The answer is every line in the data below that contains the word "each".

Saved data entries
BEGIN
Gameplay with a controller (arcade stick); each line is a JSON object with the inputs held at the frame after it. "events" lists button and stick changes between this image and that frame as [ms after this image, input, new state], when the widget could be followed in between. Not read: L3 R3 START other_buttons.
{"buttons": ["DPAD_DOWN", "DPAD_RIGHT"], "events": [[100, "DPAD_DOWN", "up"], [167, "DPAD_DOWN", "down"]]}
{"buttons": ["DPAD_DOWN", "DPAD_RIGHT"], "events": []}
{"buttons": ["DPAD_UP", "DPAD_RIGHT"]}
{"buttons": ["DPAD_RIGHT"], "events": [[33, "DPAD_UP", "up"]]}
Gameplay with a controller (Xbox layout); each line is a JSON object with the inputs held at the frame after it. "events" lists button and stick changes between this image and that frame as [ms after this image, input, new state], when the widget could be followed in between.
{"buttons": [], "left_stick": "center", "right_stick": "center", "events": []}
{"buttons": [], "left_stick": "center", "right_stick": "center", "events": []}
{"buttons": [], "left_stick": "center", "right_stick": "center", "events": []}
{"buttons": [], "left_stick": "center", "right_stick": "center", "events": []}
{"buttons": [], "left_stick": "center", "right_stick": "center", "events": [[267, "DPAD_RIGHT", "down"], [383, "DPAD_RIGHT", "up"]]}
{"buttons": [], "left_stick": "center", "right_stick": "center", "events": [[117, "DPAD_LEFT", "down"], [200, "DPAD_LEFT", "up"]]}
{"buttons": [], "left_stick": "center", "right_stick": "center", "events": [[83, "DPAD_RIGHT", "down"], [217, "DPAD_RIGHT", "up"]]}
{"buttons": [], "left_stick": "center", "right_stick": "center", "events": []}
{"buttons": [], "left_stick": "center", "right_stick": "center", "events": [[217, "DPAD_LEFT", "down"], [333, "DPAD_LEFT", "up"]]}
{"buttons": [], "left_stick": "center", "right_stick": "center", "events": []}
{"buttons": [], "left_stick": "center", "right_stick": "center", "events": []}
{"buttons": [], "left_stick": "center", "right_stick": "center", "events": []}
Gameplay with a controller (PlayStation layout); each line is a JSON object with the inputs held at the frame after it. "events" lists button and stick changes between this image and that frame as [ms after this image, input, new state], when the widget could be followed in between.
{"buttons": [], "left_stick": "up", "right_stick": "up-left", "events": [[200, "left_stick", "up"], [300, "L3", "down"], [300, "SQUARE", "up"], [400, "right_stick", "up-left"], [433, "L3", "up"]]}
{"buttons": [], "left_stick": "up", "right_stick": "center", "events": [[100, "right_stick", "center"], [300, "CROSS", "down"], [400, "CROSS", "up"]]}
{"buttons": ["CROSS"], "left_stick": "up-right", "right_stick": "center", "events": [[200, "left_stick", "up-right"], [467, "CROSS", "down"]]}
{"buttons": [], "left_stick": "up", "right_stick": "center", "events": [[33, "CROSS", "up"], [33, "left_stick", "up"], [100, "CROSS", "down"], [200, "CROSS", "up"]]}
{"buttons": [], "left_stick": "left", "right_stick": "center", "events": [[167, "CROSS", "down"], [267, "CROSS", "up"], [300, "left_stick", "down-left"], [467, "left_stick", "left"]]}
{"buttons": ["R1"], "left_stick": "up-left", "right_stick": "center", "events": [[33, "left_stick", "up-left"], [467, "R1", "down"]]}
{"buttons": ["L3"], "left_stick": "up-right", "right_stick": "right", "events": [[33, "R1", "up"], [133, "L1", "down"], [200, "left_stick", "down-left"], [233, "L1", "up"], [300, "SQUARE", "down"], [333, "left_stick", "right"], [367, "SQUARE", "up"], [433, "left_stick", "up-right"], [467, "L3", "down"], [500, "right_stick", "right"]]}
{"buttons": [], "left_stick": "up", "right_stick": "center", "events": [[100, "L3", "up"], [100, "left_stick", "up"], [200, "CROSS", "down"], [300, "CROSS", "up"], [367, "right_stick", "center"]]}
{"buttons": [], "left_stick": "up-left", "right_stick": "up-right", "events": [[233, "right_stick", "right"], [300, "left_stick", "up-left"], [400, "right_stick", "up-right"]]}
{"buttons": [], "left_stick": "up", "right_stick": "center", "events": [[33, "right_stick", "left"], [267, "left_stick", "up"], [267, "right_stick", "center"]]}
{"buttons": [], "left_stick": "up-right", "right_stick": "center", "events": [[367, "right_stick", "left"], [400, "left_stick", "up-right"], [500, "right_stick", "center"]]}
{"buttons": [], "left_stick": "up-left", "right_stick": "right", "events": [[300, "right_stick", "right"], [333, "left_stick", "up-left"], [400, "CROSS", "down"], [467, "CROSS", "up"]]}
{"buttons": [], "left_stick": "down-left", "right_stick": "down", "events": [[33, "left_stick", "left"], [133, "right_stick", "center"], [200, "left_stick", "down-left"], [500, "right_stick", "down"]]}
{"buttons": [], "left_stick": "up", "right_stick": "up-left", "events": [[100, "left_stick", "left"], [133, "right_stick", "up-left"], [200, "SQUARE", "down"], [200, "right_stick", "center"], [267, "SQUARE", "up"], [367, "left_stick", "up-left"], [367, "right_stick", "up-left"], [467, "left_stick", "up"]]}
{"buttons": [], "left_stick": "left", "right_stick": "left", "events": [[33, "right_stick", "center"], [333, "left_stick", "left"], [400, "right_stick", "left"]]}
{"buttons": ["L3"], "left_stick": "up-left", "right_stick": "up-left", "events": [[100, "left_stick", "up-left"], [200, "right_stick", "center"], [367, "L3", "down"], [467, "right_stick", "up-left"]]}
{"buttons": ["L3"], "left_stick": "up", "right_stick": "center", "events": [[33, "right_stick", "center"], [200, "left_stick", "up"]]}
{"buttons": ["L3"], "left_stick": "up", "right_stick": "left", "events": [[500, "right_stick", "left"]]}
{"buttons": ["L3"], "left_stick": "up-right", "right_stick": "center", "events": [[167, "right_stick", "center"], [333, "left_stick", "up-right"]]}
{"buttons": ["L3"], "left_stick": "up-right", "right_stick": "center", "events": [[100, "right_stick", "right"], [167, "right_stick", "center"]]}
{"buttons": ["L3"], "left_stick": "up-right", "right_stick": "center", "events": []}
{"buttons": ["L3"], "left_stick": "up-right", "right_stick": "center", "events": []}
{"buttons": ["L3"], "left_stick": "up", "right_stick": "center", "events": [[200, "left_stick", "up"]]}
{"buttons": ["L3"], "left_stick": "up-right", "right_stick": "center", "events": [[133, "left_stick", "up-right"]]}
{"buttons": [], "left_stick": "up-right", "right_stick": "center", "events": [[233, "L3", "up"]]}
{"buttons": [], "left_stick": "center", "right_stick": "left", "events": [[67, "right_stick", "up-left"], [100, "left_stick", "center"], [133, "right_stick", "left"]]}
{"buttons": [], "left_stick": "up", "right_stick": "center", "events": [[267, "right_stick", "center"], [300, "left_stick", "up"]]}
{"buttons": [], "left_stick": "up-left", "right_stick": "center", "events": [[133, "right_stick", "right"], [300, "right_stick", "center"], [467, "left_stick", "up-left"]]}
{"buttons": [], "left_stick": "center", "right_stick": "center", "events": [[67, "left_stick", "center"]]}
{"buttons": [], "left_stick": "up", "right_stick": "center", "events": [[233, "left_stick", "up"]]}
END
▶ _Expected output_:
Gameplay with a controller (arcade stick); each line is a JSON object with the inputs held at the frame after it. "events" lists button and stick changes between this image and that frame as [ms after this image, input, new state], when the widget could be followed in between. Not read: L3 R3 START other_buttons.
Gameplay with a controller (Xbox layout); each line is a JSON object with the inputs held at the frame after it. "events" lists button and stick changes between this image and that frame as [ms after this image, input, new state], when the widget could be followed in between.
Gameplay with a controller (PlayStation layout); each line is a JSON object with the inputs held at the frame after it. "events" lists button and stick changes between this image and that frame as [ms after this image, input, new state], when the widget could be followed in between.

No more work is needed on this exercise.